*原文抜粋*

◇ ◇ ◇ ◇ ◇ ◇ ◇

良い天気の日に、広々としたコースを歩いてゴルフを楽しむのも良いですが、乗用カーに乗り、爽やかな風を受けてプレーをするのも快いものです。
乗用カーはたいへん便利な乗り物である反面、ささいなことがきっかけで大事故につながってしまうこともあります。
今年8月、兵庫県のLカントリー倶楽部で、乗用カーを運転していたプレイヤーの男性が、下り坂のカーブを曲がり切れず斜面を転落、運転していた男性は死亡、同乗者も怪我を負うという痛ましい事故がありました。同CCでは、その4日後にも乗用カー事故が発生したそうです。9月に入ると、北海道のゴルフ場でも、坂を走行中の乗用カーがコースを外れ、木に激突し、プレイヤー4名が重軽傷を負いました。
乗用カー事故といえば、昨年11月には、高知県のゴルフ場で、男子プロゴルフツアーが開催されている真っ最中に、報道陣の乗用カーが暴走し、観客に怪我を負わせるという事故が大きな話題になりましたが、今回の一連の事故は、死者まで出てしまったこともあり、業界紙やスポーツ紙だけでなく、全国紙でも大きく報じられています。
乗用カーの事故については、昨年の本誌7月号でも取り上げ、ゴルフ場がなぜ乗用カー事故の責任を負うのか、損害賠償、特に慰謝料の相場はどれくらいか、といった点について、実際の事件を例に挙げて説明をしました。今回は、相次ぐ乗用カー事故について、事故増加の背景を明らかにし、ゴルフ場はどのような対策をすべきかという点を中心に説明したいと思います。

◇ ◇ ◇ ◇ ◇ ◇ ◇

*元データ*
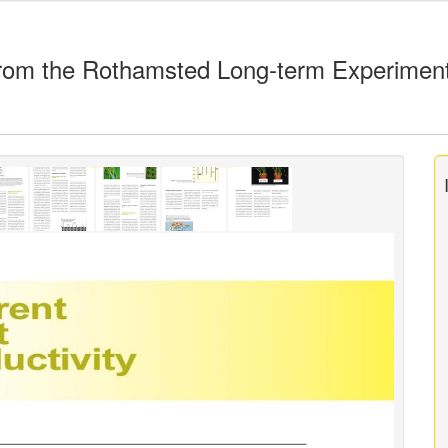
rom the Rothamsted Long-term Experimen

◇ ◇ ◇ ◇ ◇ ◇ ◇

*課題と演習*
A - 乗用カー事故の文章について答えてください。
(i) 兵庫県のLカントリー倶楽部で死亡事故が起きたのは何月ですか？
(ii) 北海道のゴルフ場の事故で重軽傷を負ったプレイヤーは何名ですか？
(iii) 高知県のゴルフ場で暴走したのは誰の乗用カーですか？
B - 乗用カー事故の文章を、最後の文の後から書き継いでください。

*各課題の解答*
A -
(i) 8月
(ii) 4名
(iii) 報道陣の乗用カー

B -
事故増加の背景
ゴルフは本来歩いてするスポーツですが、乗用カーの登場で、キャディーなしのセルフプレーも可能になり、手軽に、かつスピーディーにプレーを楽しむことができるようになりました。最近では、多数のゴルフ場で乗用カーを導入するようになり、フェアウェイまで乗り入れることができるゴルフ場もあります。中には、フェアウェイへの乗り入れは可能であるが、乗用カーの重みでラフの芝が寝てしまうと、ラフの意味がなくなってしまうということで、ラフへの乗り入れは禁止、というゴルフ場もあります。
アメリカなどでは、早くから乗用カーが普及しており、乗用カーに慣れているプレイヤーが多いようですが、乗用カーでボールを捜しに行って、そのまま池に落ちてしまった、というような事故も時にはあるようです。また、日本とは異なり、2人乗りの小型乗用カーも多く、芝に与える負担が比較的少ないためか、フェアウェイへの乗り入れ可能というゴルフ場が多いように見受けられます。
乗用カー事故が増加した背景には様々な事情があると思われますが、以下のような理由が指摘されています。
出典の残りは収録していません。